Start of QUOTED TEXT

}

Wednesday, March 17, 2010

Public transport to hell

Some New Zealand Christians are apparently upset at the possibility of atheist ads on buses. NZ Bus, which originally approved the ads, later changed their minds and rejected them because of "significant reaction from both the travelling public and our people."

The ads (pictured above on a bus from the campaign in the UK), say “There’s probably no god. Now stop worrying and enjoy your life.” I’d always thought that the word “probably” was added under pressure, but it turns out I was wrong. While the word did keep the ads within the UK’s advertising standards by avoiding offence (ironically), the campaign’s creator, Ariane Sherine, noted that using the word “means the slogan is more accurate, as even though there’s no scientific evidence at all for God’s existence, it’s also impossible to prove that God doesn’t exist (or that anything doesn’t).” Fair enough.

Even Richard Dawkins, probably the world’s best-known atheist, doesn’t say that God doesn’t exist, but merely that he “almost certainly” doesn’t exist. Dawkins says that saying there’s no God would be a statement of faith: “Atheists do not have faith; and reason alone could not propel one to total conviction that anything definitely does not exist”.

But Dawkins has now stirred things up in New Zealand. He said about the ad rejection: “I am, to say the least, not impressed with people who take offence to it, you can hardly ask for a more innocuous ... message," Stuff reported. He added, somewhat unhelpfully, "I would have to say grow up, don't be so pathetic, stop whining." I admire Dawkins’ intellect, but I think that sometimes he makes things worse for atheists by being unnecessarily strident and confrontational. Still, he’s right: People do need to grow up a bit—especially the folks who run NZ Bus.

It’s easy for me to be so relaxed about it all: My parents both encouraged thinking for oneself. They had absolute faith that if one did so, one would be Christian. I think they probably would’ve supported the advertisers, knowing full well that no ad on any bus would convert anyone to atheism. Also, they believed that their God didn’t need protecting from dissent or those who don’t believe. All of which leaves me to wonder why some people are so easily offended, or why they’re so worried about the strength of others’ faith.

End of QUOTED TEXT
Start of ROWS

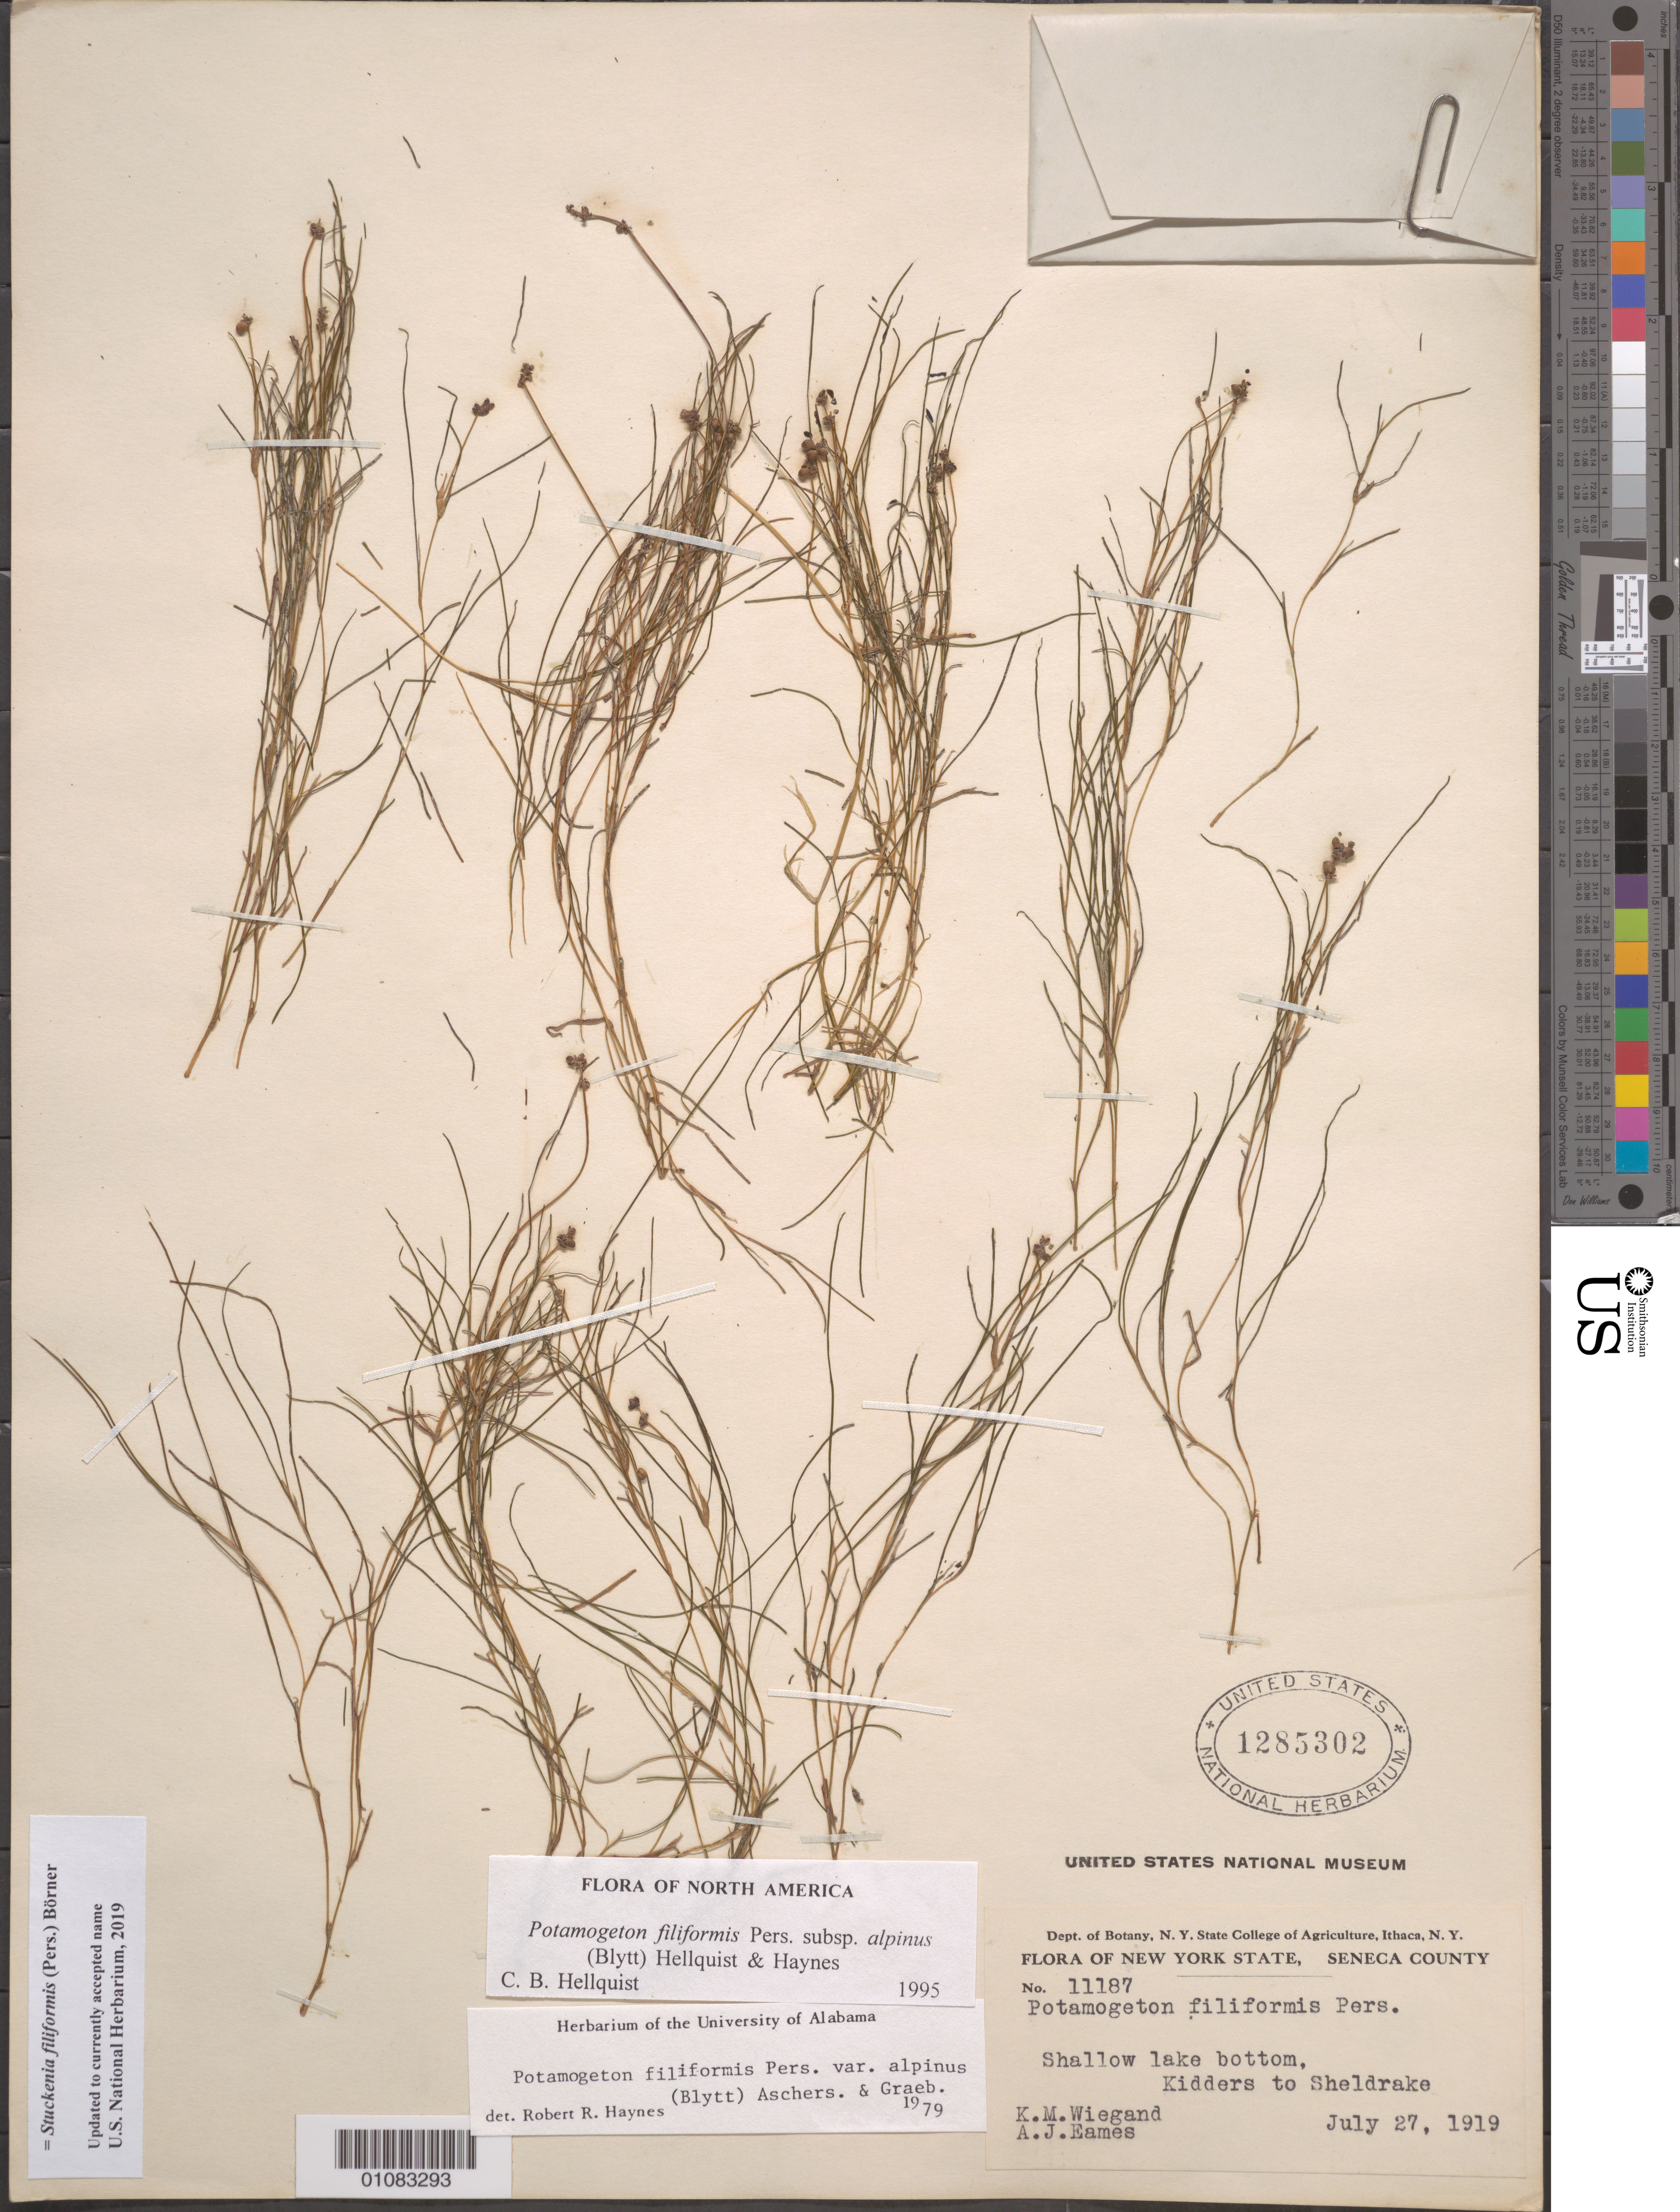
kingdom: Plantae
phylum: Tracheophyta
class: Liliopsida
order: Alismatales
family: Potamogetonaceae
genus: Stuckenia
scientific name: Stuckenia filiformis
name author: (Pers.) Börner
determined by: Strong, Mark T., (BOT), Smithsonian Institution - National Museum of Natural History (UNITED STATES)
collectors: K. M. Wiegand & A. J. Eames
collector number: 11187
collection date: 1919-07-27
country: United States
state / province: New York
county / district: Seneca County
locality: Kidders to Sheldrake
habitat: Shallow lake bottom.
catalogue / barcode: US 1285302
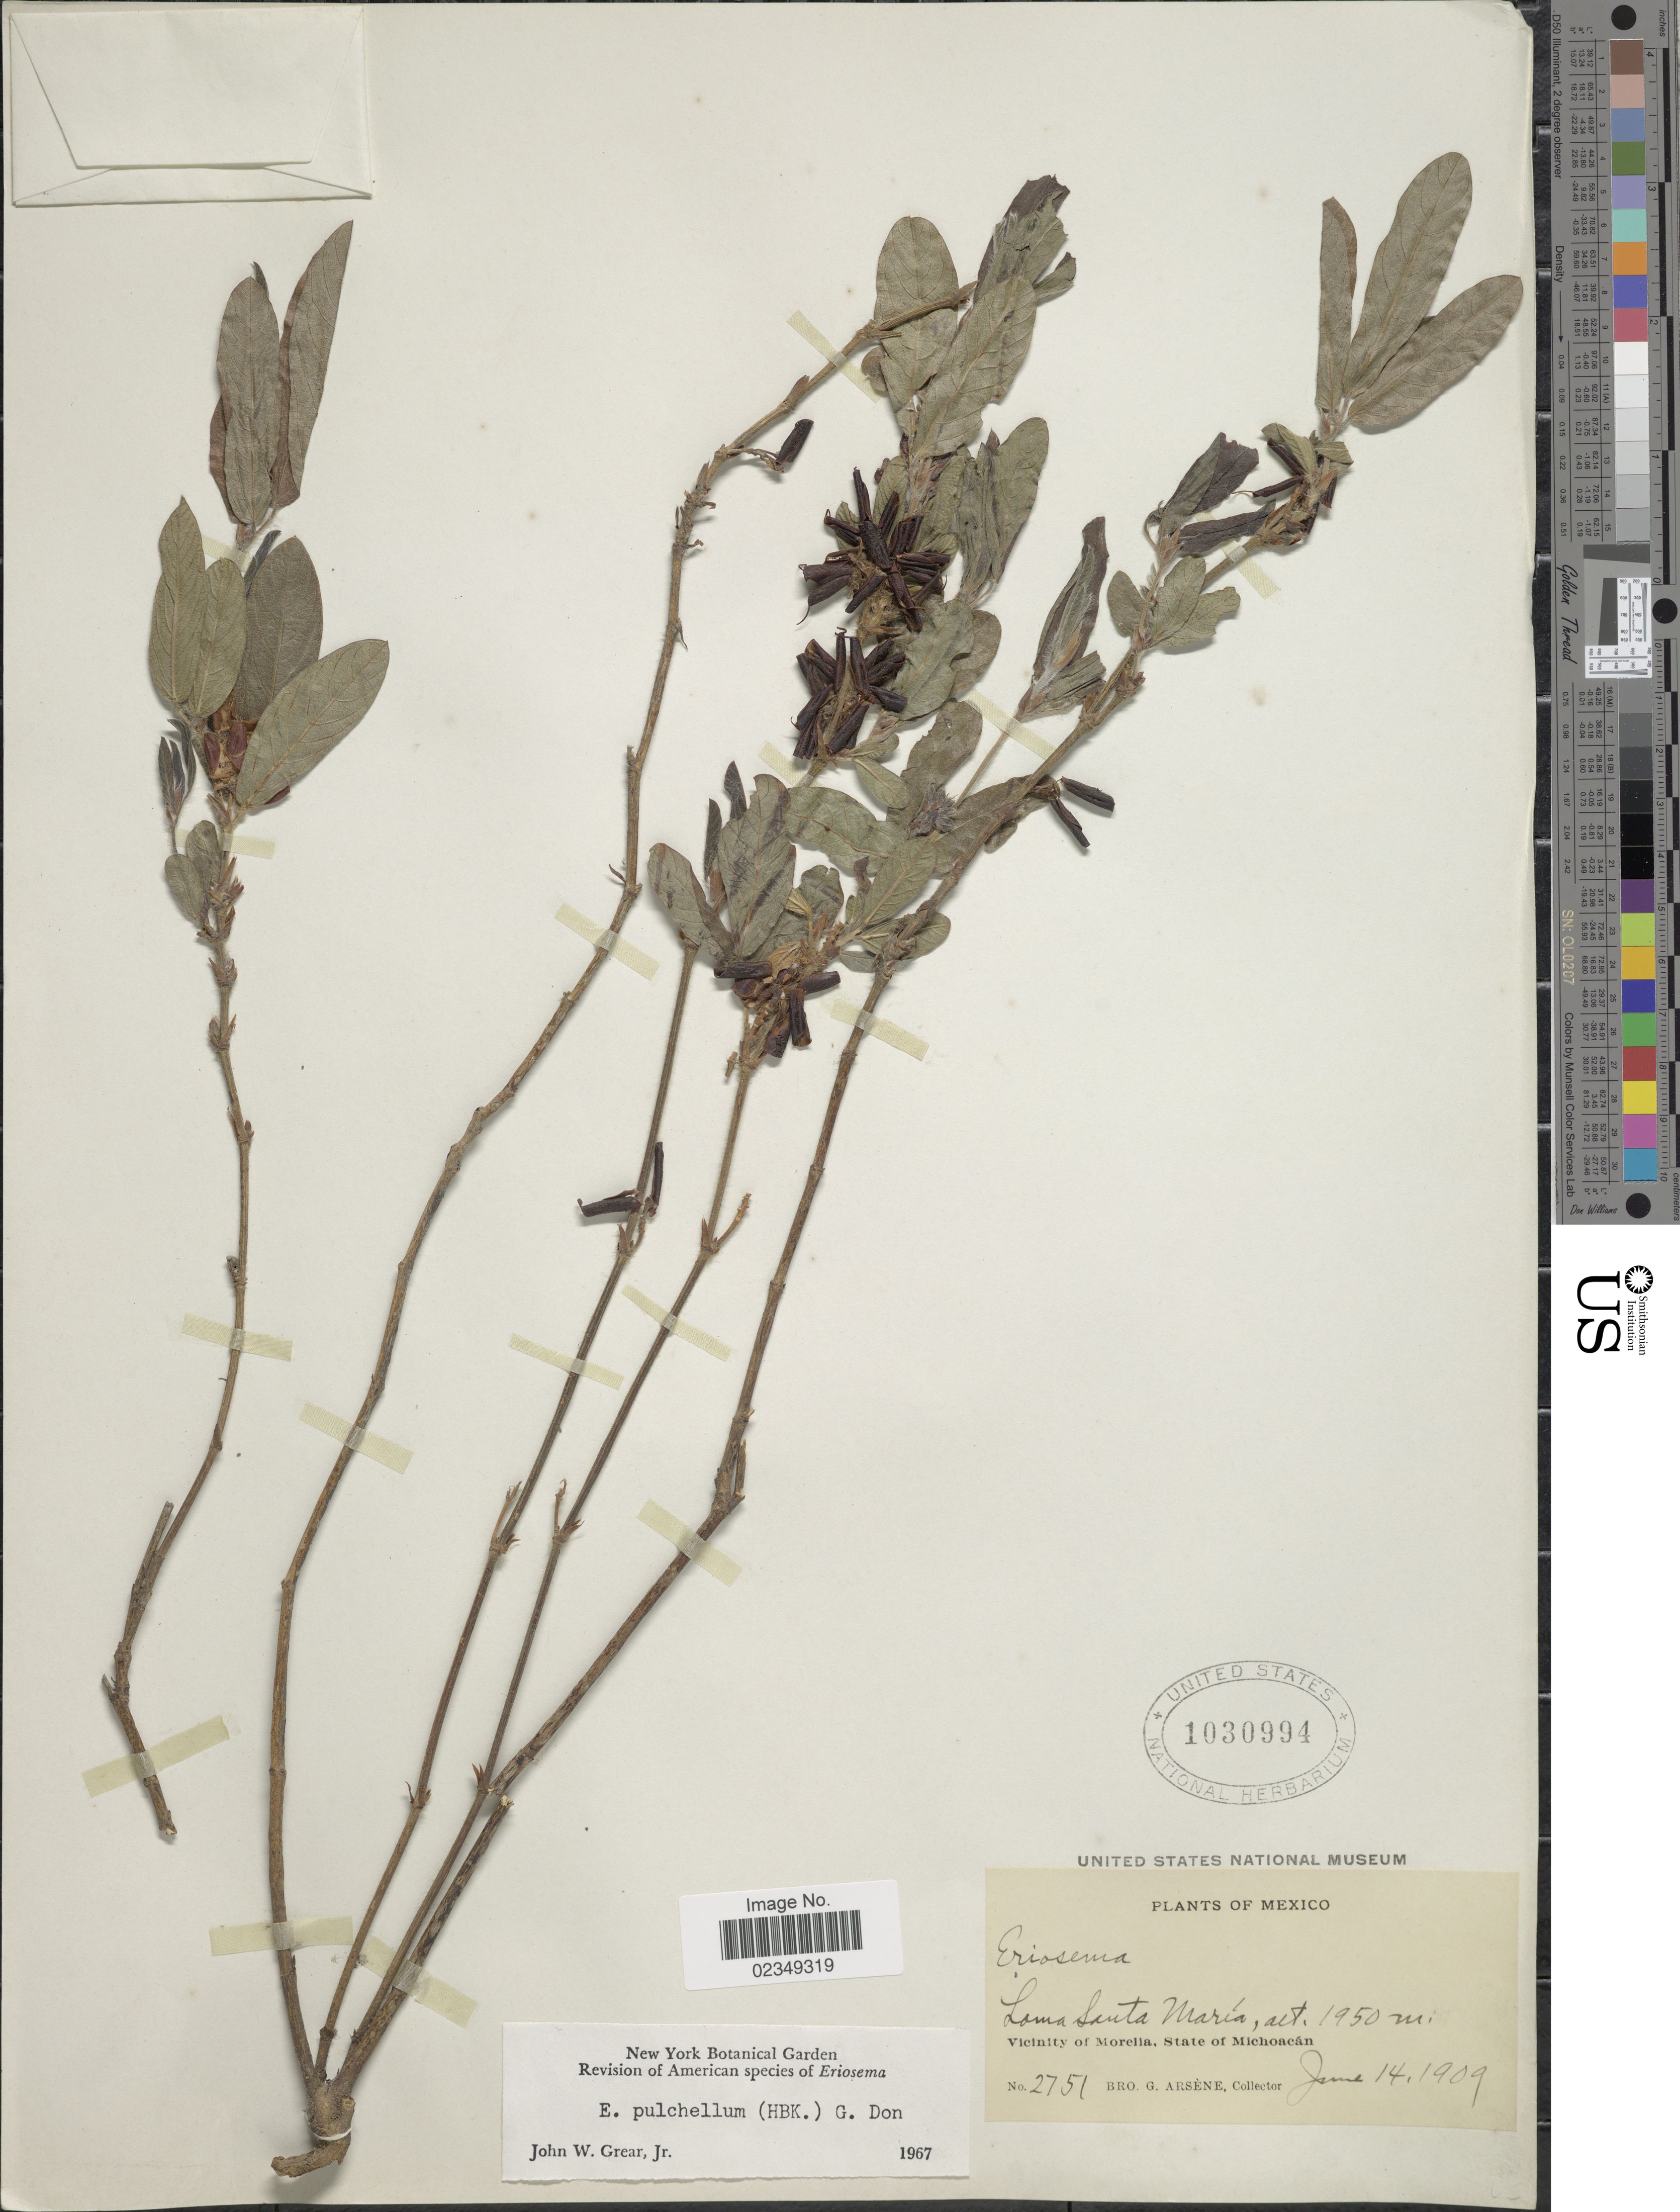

End of ROWS

**COMPLETE THE FOLLOWING**
- 1) In the blog post about atheist bus ads, what reason did NZ Bus give for rejecting the ads?
- 2) Echo the part of the blog post about atheist bus ads that opens with the words containing "It’s easy for" and closes with "of others’ faith.".
- 3) In the blog post about atheist bus ads, list each thing Dawkins told the offended people to do or not to do.

**ANSWERS PER TASK**
- 1) NZ Bus cited "significant reaction from both the travelling public and our people."

- 2)
It’s easy for me to be so relaxed about it all: My parents both encouraged thinking for oneself. They had absolute faith that if one did so, one would be Christian. I think they probably would’ve supported the advertisers, knowing full well that no ad on any bus would convert anyone to atheism. Also, they believed that their God didn’t need protecting from dissent or those who don’t believe. All of which leaves me to wonder why some people are so easily offended, or why they’re so worried about the strength of others’ faith.

- 3)
- Grow up
- Don't be so pathetic
- Stop whining